Thanks for well wishes everyone. Its been a really strange day today. I'm still in bed, I've only eaten a bowl of shreddies today which I think is testament to there being a problem as wouldn't normally be able to go more than a few hours without eating.
On the subject of wonderful DH's, mine is downstairs cooking chicken chausseur with green beans and both mashed and roast potatoes! He wouldn't have got such a good dinner if I'd been cooking...I'm a very lucky girl.
Things haven't really changed at all today, I still have a very sore tummy, though I wouldn't describe it as cramping - not yet anyway - and there's still blood nearly everytime I wipe, and clot bits coming out (sorry if it upsets anyone but it got a bit lonely on the miscarriage thread). I've done lots of reading and really don't want to go through what it sounds like is going to happen next. I'm kind of hoping to go to the scan, get it confirmed that its over then be offered an op to get rid so that I don't have to wait it out. I don't know what I'll do with myself if I don't get offered that.

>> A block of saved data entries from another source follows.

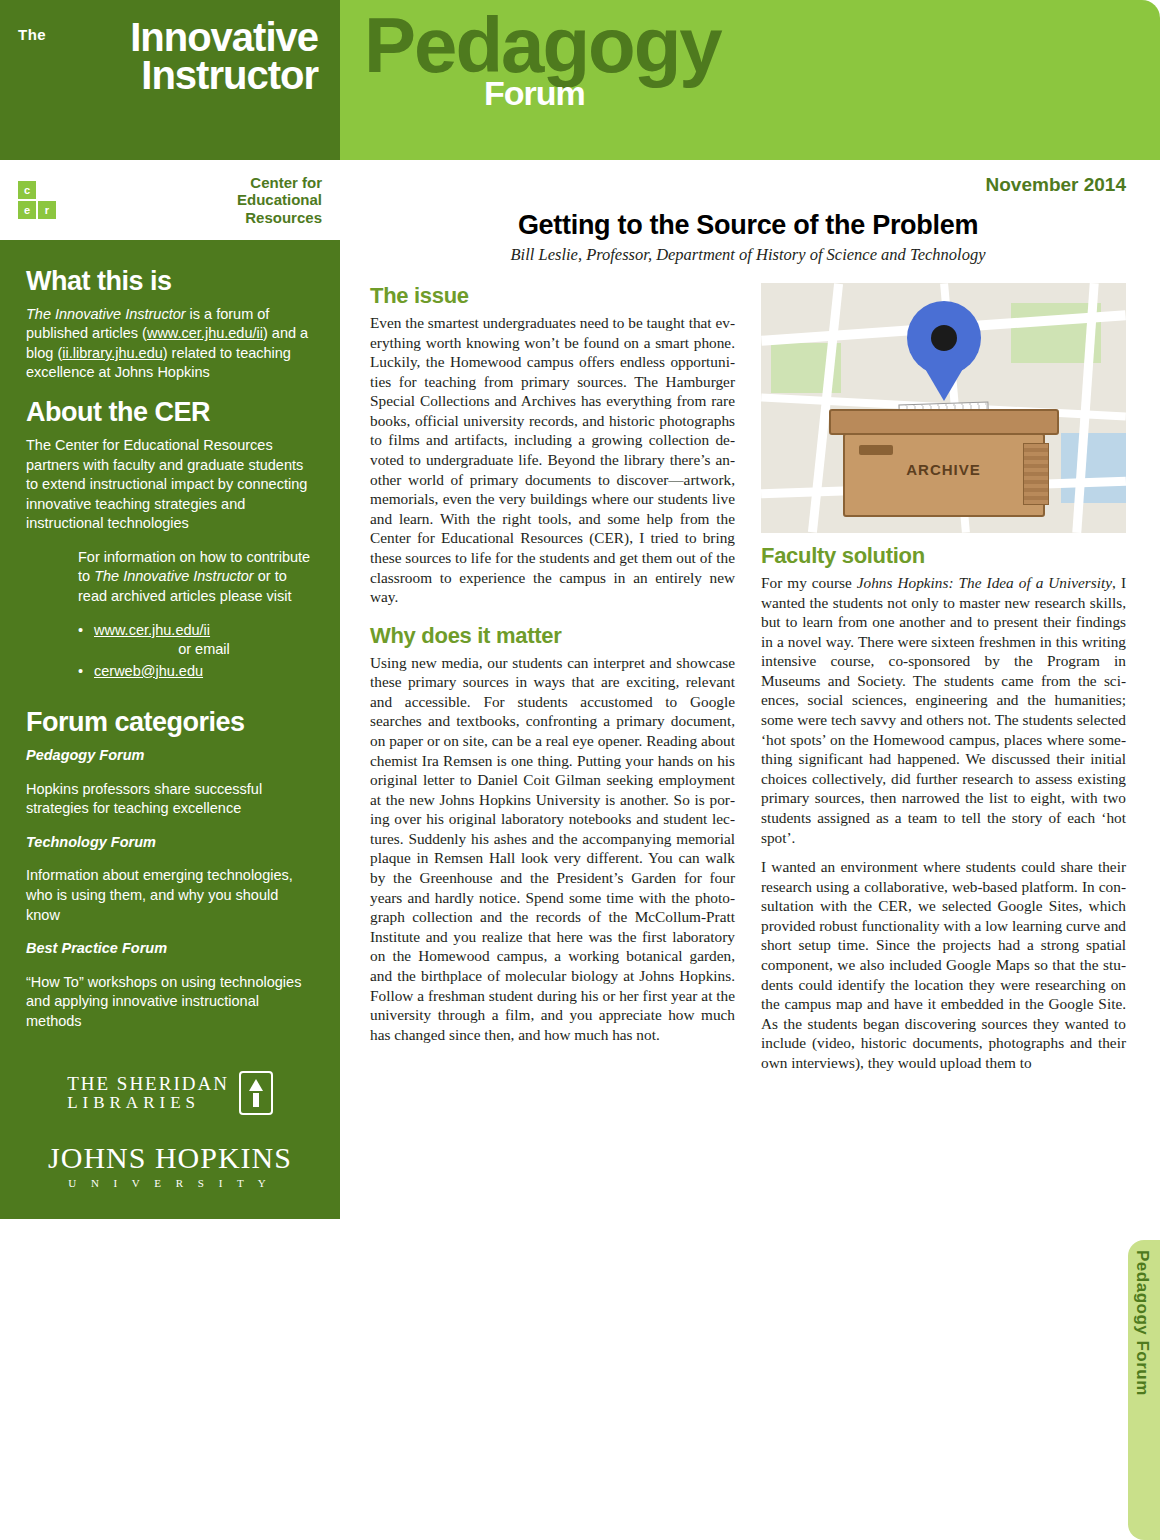The
Innovative
Instructor
Pedagogy
Forum
c er
Center for
Educational
Resources
What this is
The Innovative Instructor is a forum of published articles (www.cer.jhu.edu/ii) and a blog (ii.library.jhu.edu) related to teaching excellence at Johns Hopkins
About the CER
The Center for Educational Resources partners with faculty and graduate students to extend instructional impact by connecting innovative teaching strategies and instructional technologies
For information on how to contribute to The Innovative Instructor or to read archived articles please visit
www.cer.jhu.edu/ii or email
cerweb@jhu.edu
Forum categories
Pedagogy Forum
Hopkins professors share successful strategies for teaching excellence
Technology Forum
Information about emerging technologies, who is using them, and why you should know
Best Practice Forum
“How To” workshops on using technologies and applying innovative instructional methods
THE SHERIDAN
LIBRARIES
JOHNS HOPKINS
U N I V E R S I T Y
November 2014
Getting to the Source of the Problem
Bill Leslie, Professor, Department of History of Science and Technology
The issue
Even the smartest undergraduates need to be taught that everything worth knowing won’t be found on a smart phone. Luckily, the Homewood campus offers endless opportunities for teaching from primary sources. The Hamburger Special Collections and Archives has everything from rare books, official university records, and historic photographs to films and artifacts, including a growing collection devoted to undergraduate life. Beyond the library there’s another world of primary documents to discover—artwork, memorials, even the very buildings where our students live and learn. With the right tools, and some help from the Center for Educational Resources (CER), I tried to bring these sources to life for the students and get them out of the classroom to experience the campus in an entirely new way.
Why does it matter
Using new media, our students can interpret and showcase these primary sources in ways that are exciting, relevant and accessible. For students accustomed to Google searches and textbooks, confronting a primary document, on paper or on site, can be a real eye opener. Reading about chemist Ira Remsen is one thing. Putting your hands on his original letter to Daniel Coit Gilman seeking employment at the new Johns Hopkins University is another. So is poring over his original laboratory notebooks and student lectures. Suddenly his ashes and the accompanying memorial plaque in Remsen Hall look very different. You can walk by the Greenhouse and the President’s Garden for four years and hardly notice. Spend some time with the photograph collection and the records of the McCollum-Pratt Institute and you realize that here was the first laboratory on the Homewood campus, a working botanical garden, and the birthplace of molecular biology at Johns Hopkins. Follow a freshman student during his or her first year at the university through a film, and you appreciate how much has changed since then, and how much has not.
ARCHIVE
Faculty solution
For my course Johns Hopkins: The Idea of a University, I wanted the students not only to master new research skills, but to learn from one another and to present their findings in a novel way. There were sixteen freshmen in this writing intensive course, co-sponsored by the Program in Museums and Society. The students came from the sciences, social sciences, engineering and the humanities; some were tech savvy and others not. The students selected ‘hot spots’ on the Homewood campus, places where something significant had happened. We discussed their initial choices collectively, did further research to assess existing primary sources, then narrowed the list to eight, with two students assigned as a team to tell the story of each ‘hot spot’.
I wanted an environment where students could share their research using a collaborative, web-based platform. In consultation with the CER, we selected Google Sites, which provided robust functionality with a low learning curve and short setup time. Since the projects had a strong spatial component, we also included Google Maps so that the students could identify the location they were researching on the campus map and have it embedded in the Google Site. As the students began discovering sources they wanted to include (video, historic documents, photographs and their own interviews), they would upload them to
Pedagogy Forum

Its SIL's birthday this weekend and we're supposed to be going down on Friday to stay with MIL & DIL for celebrations. Its probably the best place for me to be i.e. full time care for DS, being waited on hand and foot etc but not sure that I could actually go to the party...though I could send DH and DS and just rest at MIL's house if I don't feel up to it couldn't I.
And if it isn't all doom and gloom for me, then its still a good place to be, in that I'll be able to relax over the weekend.
Although I really should get on and organise a delivery of food sometime soon...perhaps I'll save that for tomorrow when DH is at work when I'm on my own with more waiting to do. It'll fill some time won't it.
I wish you lot were all downstairs in my lounge and I could just pop down and have a RL chat.